HPC Cluster Deployment

This guide covers manual deployment of the CLIO Runtime on bare-metal HPC clusters using the unified utility scripts included with the installation.

Prerequisites

IOWarp must be installed on every node in the cluster. The recommended method is Jarvis:

# On each node: clone and install
git clone https://github.com/iowarp/runtime-deployment.git
cd runtime-deployment
pip install -e . -r requirements.txt
jarvis init
jarvis rg build

All nodes must share access to the same IOWarp binaries, either via:

  • A shared filesystem (NFS, Lustre, GPFS)
  • Identical per-node installations with the same paths

Environment Variables

The following environment variables control runtime behavior. Set them before starting any IOWarp process.

Configuration File

VariablePriorityDescription
CLIO_SERVER_CONFPrimaryPath to the Clio YAML configuration file. Checked first.
~/.clio/clio.yamlFallbackPer-user default. Seeded at install time.

Legacy paths and env vars are also accepted; see Deprecation Notes for the full list.

export CLIO_SERVER_CONF=/etc/iowarp/config.yaml

Networking Overrides

VariableDefaultDescription
CLIO_PORT9413Override the RPC port. Takes priority over the YAML networking.port setting.
CLIO_SERVER_ADDR127.0.0.1Override the server address that clients connect to.

IPC Transport Mode

VariableDefaultDescription
CLIO_IPC_MODETCPTransport used by clients to reach the runtime server.
ValueModeWhen to Use
SHMShared MemoryClient and server on the same node. Lowest latency.
TCPZeroMQ TCPCross-node communication. Default when unset.
IPCUnix Domain SocketSame-node only, avoids TCP overhead.
# Same-node, lowest latency
export CLIO_IPC_MODE=SHM

# Cross-node (default)
export CLIO_IPC_MODE=TCP

Runtime Mode

VariableDefaultDescription
CLIO_WITH_RUNTIME(unset)When set to 1, starts the runtime server in-process. When 0, client-only mode.
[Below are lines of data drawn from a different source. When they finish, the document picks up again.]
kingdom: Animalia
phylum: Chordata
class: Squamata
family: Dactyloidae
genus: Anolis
This variable is read by CHIMAERA_INIT(). If unset, the value of the default_with_runtime argument passed to CHIMAERA_INIT() is used instead.


Single-Node Deployment

# 1. Set configuration
export CLIO_SERVER_CONF=/etc/iowarp/config.yaml

# 2. Start the runtime in the background
clio_run start &

# 4. (Optional) Create pools from the compose section
clio_run compose $CLIO_SERVER_CONF

# 5. Run your application
my_iowarp_app

Multi-Node Deployment

Hostfile

Create a hostfile with one IP (or hostname) per line — in the order nodes should be addressed:

192.168.1.10
192.168.1.11
192.168.1.12
192.168.1.13

Reference it in your config:

networking:
port: 9413
hostfile: /etc/iowarp/hostfile

Starting the Runtime on All Nodes

Use parallel-ssh (pssh) to launch the runtime simultaneously across the cluster. Forwarding PATH and CLIO_SERVER_CONF ensures each node picks up the right binary and config:

parallel-ssh -i -h hostfile \
-x "-o SendEnv=PATH -o SendEnv=CLIO_SERVER_CONF" \
"clio_run start &"

If your SSH environment does not forward variables reliably, inline them:

parallel-ssh -i -h hostfile \
"export CLIO_SERVER_CONF=/etc/iowarp/config.yaml && clio_run start &"

Verifying the Cluster

After startup, verify all nodes joined the cluster from any node:

clio_run monitor

Stopping the Runtime

parallel-ssh -i -h hostfile "clio_run stop"

Jarvis-Based Deployment

Jarvis automates multi-node orchestration and is the recommended method for scripted deployments:

# Configure and deploy across the cluster
jarvis pipeline create my_deploy
jarvis pipeline append iowarp_runtime

# Start
jarvis pipeline run

# Stop
jarvis pipeline clean

See the Jarvis runtime-deployment repository for pipeline configuration options.


Containers

Container-based deployment on HPC clusters is under active development. See Configuration for Docker Compose examples.